Pfeiffer: Grundsätzlich glaube ich, dass die Entwicklung in der zweiten Liga sehr positiv ist. In den vergangenen Jahren ist sie immer stärker geworden, zahlreiche internationale Profis spielen dort. Aber der Sprung in die Bundesliga ist trotzdem ein großer, schließlich ist es die Top-Liga in Europa. Hier müssen die Spieler jedes Wochenende eine Spitzenleistung abrufen, um zu bestehen. Außerdem ist die Drucksituation eine andere.

Neben Kanak Jha kennen Sie auch Anders Lind aus gemeinsamen Mainzer Zeiten. Wie sehen Sie seine Entwicklung?

Pfeiffer: Er hat die Entwicklung genommen, die ich mir von ihm erhofft hatte. Er bringt als Spieler unheimlich viele Dinge mit, die man nicht lernen kann. Zudem hat er an seinen Schwachstellen gearbeitet, etwa im Bereich der Trainingsdisziplin. Sein ganz großer Durchbruch ist nur noch eine Frage der Zeit.

Das dritte Talent in Ihrem Team ist Ioannis Sgouropoulos. Wie ist Ihr erster Eindruck von ihm?

Pfeiffer: Ioannis ist ein sehr interessanter Spieler. Er hat mehrfach bei der Jugend-EM und im Bereich der U21 gezeigt, dass er sehr viel Potenzial besitzt. Nun ist er nach Deutschland gekommen, um den letzten Schritt zu einer Profi-Karriere zu machen.
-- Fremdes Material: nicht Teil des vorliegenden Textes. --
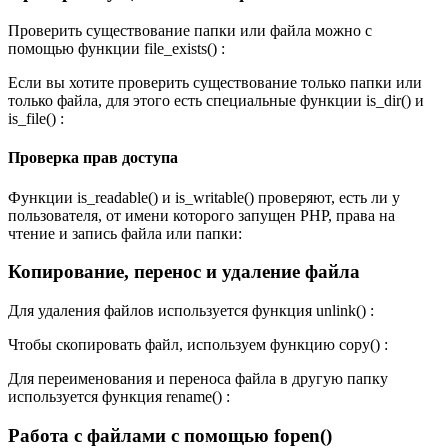
Проверить существование папки или файла можно с
помощью функции file_exists() :
Если вы хотите проверить существование только папки или
только файла, для этого есть специальные функции is_dir() и
is_file() :
Проверка прав доступа
Функции is_readable() и is_writable() проверяют, есть ли у
пользователя, от имени которого запущен PHP, права на
чтение и запись файла или папки:
Копирование, перенос и удаление файла
Для удаления файлов используется функция unlink() :
Чтобы скопировать файл, используем функцию copy() :
Для переименования и переноса файла в другую папку
используется функция rename() :
Работа с файлами с помощью fopen()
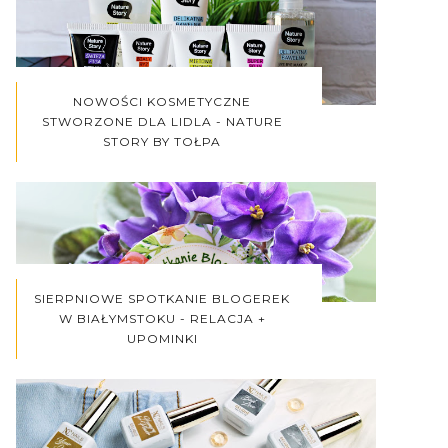
NOWOŚCI KOSMETYCZNE
STWORZONE DLA LIDLA - NATURE
STORY BY TOŁPA
SIERPNIOWE SPOTKANIE BLOGEREK
W BIAŁYMSTOKU - RELACJA +
UPOMINKI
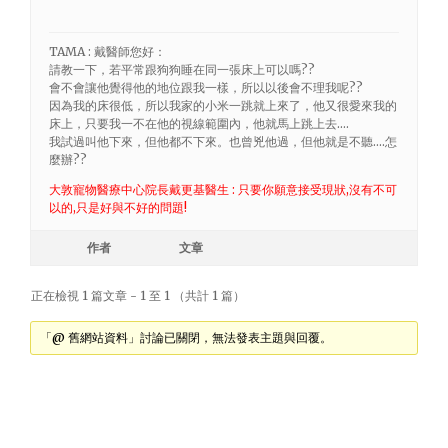
TAMA : 戴醫師您好：
請教一下，若平常跟狗狗睡在同一張床上可以嗎??
會不會讓他覺得他的地位跟我一樣，所以以後會不理我呢??
因為我的床很低，所以我家的小米一跳就上來了，他又很愛來我的
床上，只要我一不在他的視線範圍內，他就馬上跳上去….
我試過叫他下來，但他都不下來。也曾兇他過，但他就是不聽….怎
麼辦??
大敦寵物醫療中心院長戴更基醫生 : 只要你願意接受現狀,沒有不可
以的,只是好與不好的問題!
作者
文章
正在檢視 1 篇文章 - 1 至 1 （共計 1 篇）
「@ 舊網站資料」討論已關閉，無法發表主題與回覆。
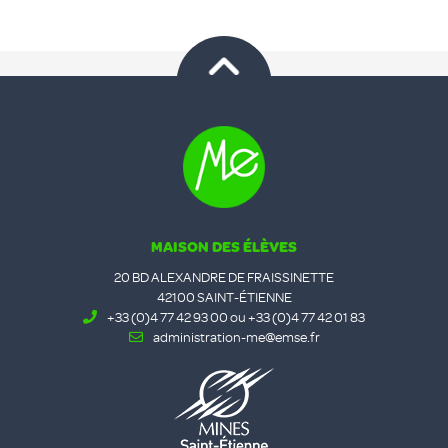
MAISON DES ÉLÈVES
20 BD ALEXANDRE DE FRAISSINETTE
42100 SAINT-ÉTIENNE
+33 (0)4 77 42 93 00 ou +33 (0)4 77 42 01 83
administration-me@emse.fr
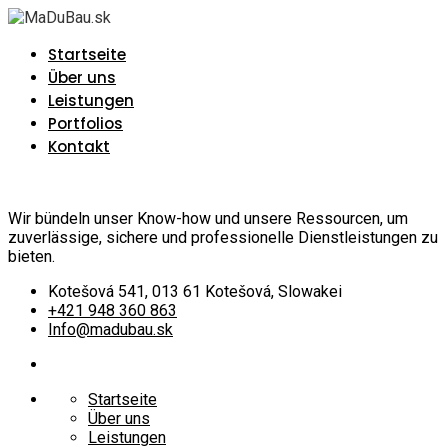
Startseite
Über uns
Leistungen
Portfolios
Kontakt
Wir bündeln unser Know-how und unsere Ressourcen, um
zuverlässige, sichere und professionelle Dienstleistungen zu
bieten.
Kotešová 541, 013 61 Kotešová, Slowakei
+421 948 360 863
Info@madubau.sk
Startseite
Über uns
Leistungen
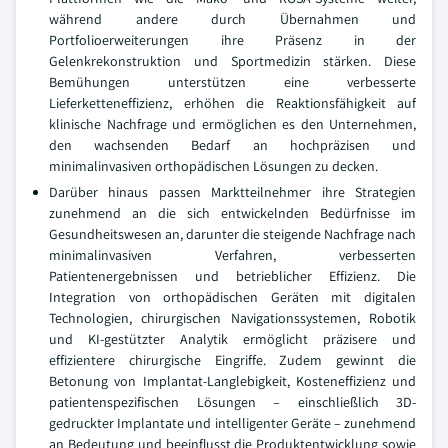
während andere durch Übernahmen und
Portfolioerweiterungen ihre Präsenz in der
Gelenkrekonstruktion und Sportmedizin stärken. Diese
Bemühungen unterstützen eine verbesserte
Lieferketteneffizienz, erhöhen die Reaktionsfähigkeit auf
klinische Nachfrage und ermöglichen es den Unternehmen,
den wachsenden Bedarf an hochpräzisen und
minimalinvasiven orthopädischen Lösungen zu decken.
Darüber hinaus passen Marktteilnehmer ihre Strategien
zunehmend an die sich entwickelnden Bedürfnisse im
Gesundheitswesen an, darunter die steigende Nachfrage nach
minimalinvasiven Verfahren, verbesserten
Patientenergebnissen und betrieblicher Effizienz. Die
Integration von orthopädischen Geräten mit digitalen
Technologien, chirurgischen Navigationssystemen, Robotik
und KI-gestützter Analytik ermöglicht präzisere und
effizientere chirurgische Eingriffe. Zudem gewinnt die
Betonung von Implantat-Langlebigkeit, Kosteneffizienz und
patientenspezifischen Lösungen – einschließlich 3D-
gedruckter Implantate und intelligenter Geräte – zunehmend
an Bedeutung und beeinflusst die Produktentwicklung sowie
Außerdem ist sein Spiel sehr ansehnlich, da wird den Zuschauern richtig etwas geboten, was bei einem Traditionsverein wie Grenzau ja auch nicht ganz unwichtig ist. Er wird erst mal etwas Zeit brauchen, um sich einzugewöhnen, aber dann seine Leistung bringen.
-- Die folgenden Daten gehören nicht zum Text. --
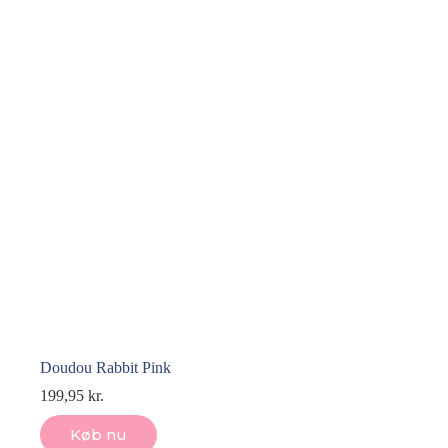
Doudou Rabbit Pink
199,95
kr.
Køb nu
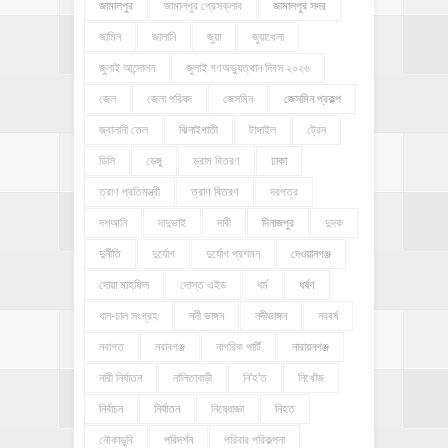
জামালপুর
জামালপুর প্রেসক্লাব
জামালপুর সদর
জামিন
জালানি
জুয়া
জুয়াখেলা
জুলাই আন্দোলন
জুলাই গণঅভ্যুত্থান দিবস ২০২৬
জেল
জেলা পরিষদ
জেসমিন
জেসমিন প্রকল্প
জ্বালানী তেল
ঝিনাইগাতী
টাঙ্গাইল
ট্রেন
ডিসি
ডেঙ্গু
ড্রাম বিতরণ
ঢাকা
ত্রাণ প্রতিমন্ত্রী
ত্রাণ বিতরণ
দরপত্র
দশআনি
দাদুভাই
দাবী
দিনাজপুর
দুদক
দুর্নীতি
দুর্যোগ
দুর্যোগ প্রশমন
দেওয়ানগঞ্জ
দোয়া মাহফিল
দোস্ত এইড
ধর্ম
ধর্ষণ
ধান-চাল সংগ্রহ
নদী ভাঙ্গন
নদীভাঙ্গন
নববর্ষ
নবাগত
নবাবগঞ্জ
নাগরিক পার্টি
নারায়নগঞ্জ
নারী নির্যাতন
নালিতাবাড়ী
নি'হ'ত
নিখোঁজ
নির্বাচন
নির্যাতন
নিষেধাজ্ঞা
নিহত
নৌকাডুবি
পরিদর্শন
পরিবার পরিকল্পনা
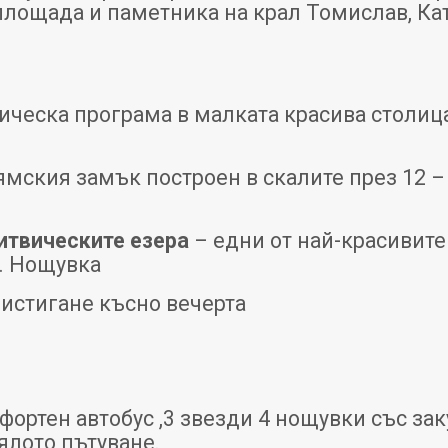
 площада и паметника на крал Томислав, Ка
ическа програма в малката красива столиц
дямския замък построен в скалите през 12 –
итвическите езера
– едни от най-красивите 
 . Нощувка
ристигане късно вечерта
фортен автобус ,3 звезди 4 нощувки със за
ялото пътуване.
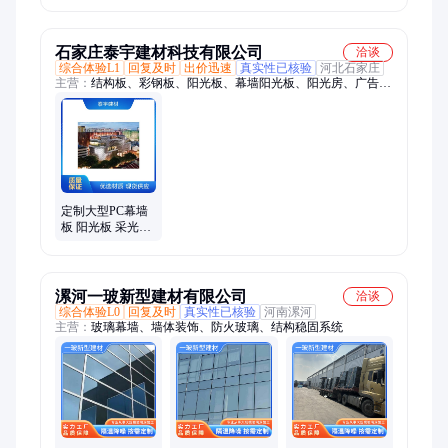
承载力 采光好 振
联X
石家庄泰宇建材科技有限公司
洽谈
综合体验L1
回复及时
出价迅速
真实性已核验
河北石家庄
主营：
结构板、彩钢板、阳光板、幕墙阳光板、阳光房、广告
板、耐力板、插扣板、树脂瓦、pc洁光板、泰宇建材、防水板
材、石家庄泰宇
定制大型PC幕墙
板 阳光板 采光
90% 硬度高防火
防水
漯河一玻新型建材有限公司
洽谈
综合体验L0
回复及时
真实性已核验
河南漯河
主营：
玻璃幕墙、墙体装饰、防火玻璃、结构稳固系统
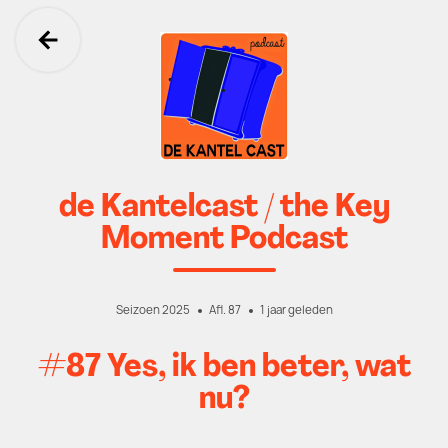
Ga terug
de Kantelcast / the Key
Moment Podcast
Seizoen 2025
Afl. 87
1 jaar geleden
#87 Yes, ik ben beter, wat
nu?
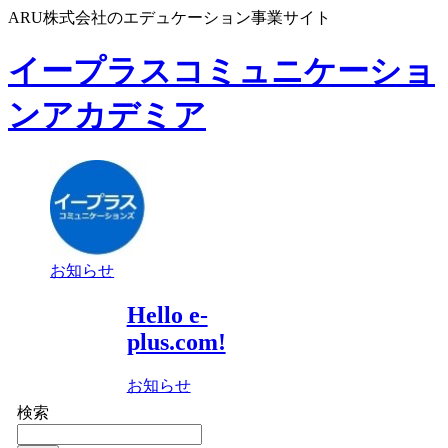
ARU株式会社のエデュケーション事業サイト
イープラスコミュニケーショ
ンアカデミア
お知らせ
Hello e-
plus.com!
お知らせ
検索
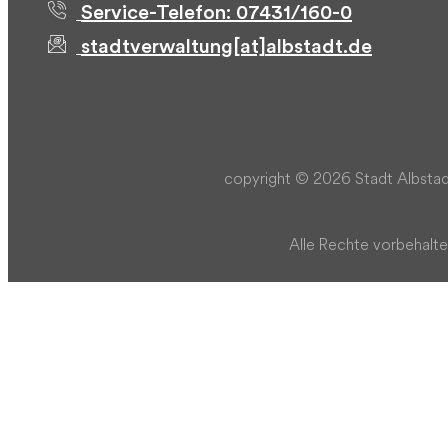
Service-Telefon: 07431/160-0
stadtverwaltung[at]albstadt.de
copyright © 2026 Stadt Albstad
Alle Rechte vorbehalte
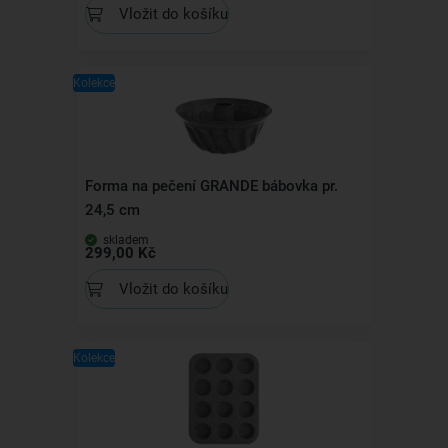
Vložit do košíku
Kolekce
Forma na pečení GRANDE bábovka pr.
24,5 cm
skladem
299,00 Kč
Vložit do košíku
Kolekce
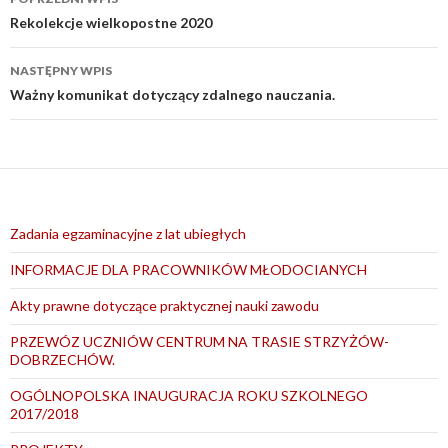
wpisu
Rekolekcje wielkopostne 2020
NASTĘPNY WPIS
Ważny komunikat dotyczący zdalnego nauczania.
Zadania egzaminacyjne z lat ubiegłych
INFORMACJE DLA PRACOWNIKÓW MŁODOCIANYCH
Akty prawne dotyczące praktycznej nauki zawodu
PRZEWÓZ UCZNIÓW CENTRUM NA TRASIE STRZYŻÓW-
DOBRZECHÓW.
OGÓLNOPOLSKA INAUGURACJA ROKU SZKOLNEGO
2017/2018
Wie muss Ihre Premierensaison laufen, damit Sie im Frühjahr zufrieden zurückblicken?

Pfeiffer: Ziel ist ein Nicht-Abstiegsplatz. Wir blicken insofern nur auf Platz zehn. Wenn sich die Jungs darüber hinaus gut entwickelt und eine gute Leistung gezeigt haben, kann ich im Frühjahr zufrieden auf mein erstes TTBL-Jahr zurückblicken.

Herr Pfeiffer, vielen Dank für das Gespräch.